• [Exercise directions] The lines you return should be those containing the string "input", taken from the data below.

Recorded information START

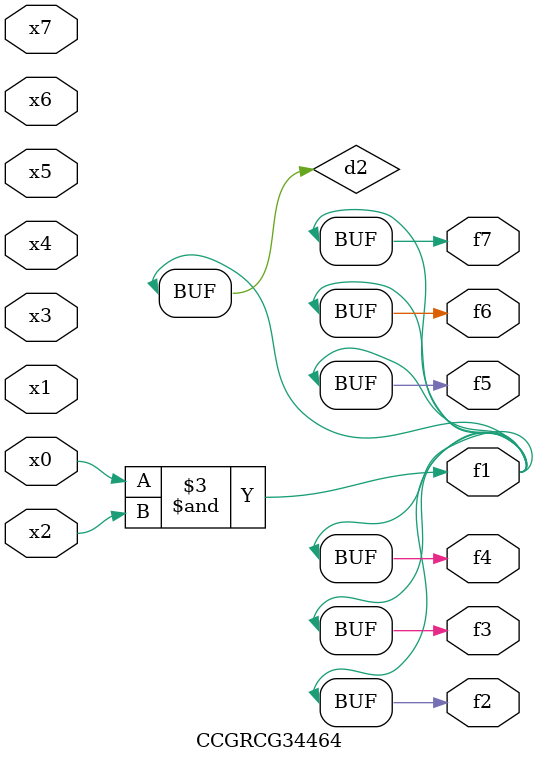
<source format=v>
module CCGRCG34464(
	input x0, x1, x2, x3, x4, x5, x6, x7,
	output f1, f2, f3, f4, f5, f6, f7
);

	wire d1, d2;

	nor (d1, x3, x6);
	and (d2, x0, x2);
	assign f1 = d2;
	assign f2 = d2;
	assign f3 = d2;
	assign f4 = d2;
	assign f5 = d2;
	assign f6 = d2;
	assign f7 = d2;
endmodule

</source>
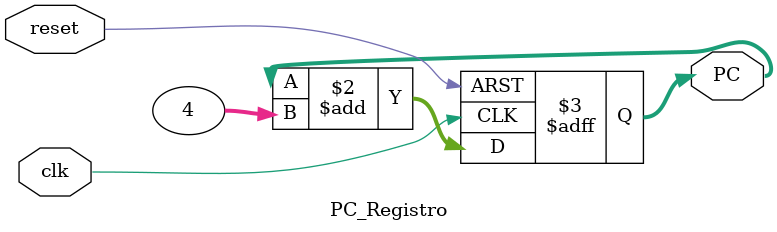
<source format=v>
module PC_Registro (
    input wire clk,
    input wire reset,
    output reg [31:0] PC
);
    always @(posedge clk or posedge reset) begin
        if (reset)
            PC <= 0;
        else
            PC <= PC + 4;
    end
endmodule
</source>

Recorded information END

• [Output of the task]
	input x0, x1, x2, x3, x4, x5, x6, x7,
    input wire clk,
    input wire reset,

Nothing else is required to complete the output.